Metode panen berulang juga dapat diterapkan pada kangkung tanah, di mana tanaman dapat dipanen 3-5 kali potong. Setelah pemotongan, tunas baru akan tumbuh kembali dalam 5-7 hari. Dengan media tanam yang tepat, seperti campuran tanah, kompos, dan sekam bakar, kangkung di tanah dapat tumbuh optimal dengan drainase yang baik. Kangkung Hidroponik memiliki masa panen umumnya 21-25 hari setelah tanam, bahkan bisa seawal 15 hari untuk panen muda.
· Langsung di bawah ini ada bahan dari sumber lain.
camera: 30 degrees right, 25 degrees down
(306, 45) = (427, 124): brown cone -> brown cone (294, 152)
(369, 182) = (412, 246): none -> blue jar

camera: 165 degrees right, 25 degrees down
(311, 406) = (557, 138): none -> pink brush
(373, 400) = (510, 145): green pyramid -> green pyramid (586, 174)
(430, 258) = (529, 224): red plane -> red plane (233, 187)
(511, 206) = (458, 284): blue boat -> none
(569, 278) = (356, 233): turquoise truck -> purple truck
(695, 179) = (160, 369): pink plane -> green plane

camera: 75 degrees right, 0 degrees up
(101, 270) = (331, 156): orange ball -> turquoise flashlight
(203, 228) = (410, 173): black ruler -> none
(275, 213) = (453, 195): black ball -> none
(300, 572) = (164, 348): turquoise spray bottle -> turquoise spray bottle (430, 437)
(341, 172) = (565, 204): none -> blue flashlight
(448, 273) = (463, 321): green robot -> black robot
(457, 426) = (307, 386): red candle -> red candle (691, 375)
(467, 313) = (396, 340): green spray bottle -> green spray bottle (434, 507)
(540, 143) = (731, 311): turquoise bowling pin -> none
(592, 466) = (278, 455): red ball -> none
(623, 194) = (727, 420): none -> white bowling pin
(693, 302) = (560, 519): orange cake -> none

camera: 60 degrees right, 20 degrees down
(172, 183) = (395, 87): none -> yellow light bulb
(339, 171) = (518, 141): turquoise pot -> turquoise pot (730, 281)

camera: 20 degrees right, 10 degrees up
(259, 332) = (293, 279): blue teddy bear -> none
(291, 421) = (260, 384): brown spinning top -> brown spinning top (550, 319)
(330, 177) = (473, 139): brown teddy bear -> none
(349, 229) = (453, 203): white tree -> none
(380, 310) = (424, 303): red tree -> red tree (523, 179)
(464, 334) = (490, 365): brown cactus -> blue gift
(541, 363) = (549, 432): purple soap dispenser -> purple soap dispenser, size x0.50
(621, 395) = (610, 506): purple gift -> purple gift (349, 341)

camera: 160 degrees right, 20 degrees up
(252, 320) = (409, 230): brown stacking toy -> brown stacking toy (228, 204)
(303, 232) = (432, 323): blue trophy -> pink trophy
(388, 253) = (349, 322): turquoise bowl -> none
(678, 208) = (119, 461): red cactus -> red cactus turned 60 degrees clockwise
Kangkung darat biasanya dipanen pada umur 25-30 hari setelah tanam, atau sekitar 30-35 hari, sementara Kangkung Bangkok dikenal sebagai varietas yang dapat dipanen sekitar 20 hari setelah tanam.

Pertanyaan dan Jawaban Seputar Cara Menanam Kangkung agar Panen 21 Hari dengan Media Sederhana

1. Apakah kangkung bisa ditanam di lahan sempit?

Jawaban: Ya, kangkung sangat cocok ditanam di lahan sempit menggunakan pot, polybag, atau bahkan botol bekas.

2. Pupuk apa yang cocok untuk mempercepat pertumbuhan kangkung?

Jawaban: Pupuk organik kaya nitrogen, pupuk kandang, dan pupuk NPK sangat efektif untuk mempercepat pertumbuhan kangkung.

3. Bagaimana cara mengetahui bibit kangkung yang unggul?

Jawaban: Bibit unggul akan tenggelam saat direndam air, memiliki fisik sempurna, dan bebas dari cacat.

4. Apakah kangkung membutuhkan banyak sinar matahari?

Jawaban: Ya, kangkung membutuhkan sinar matahari langsung setidaknya 4-6 jam per hari untuk pertumbuhan optimal.

5. Bisakah kangkung dipanen berulang kali?

Jawaban: Ya, dengan metode panen potong, kangkung dapat dipanen berulang setiap 5-7 hari.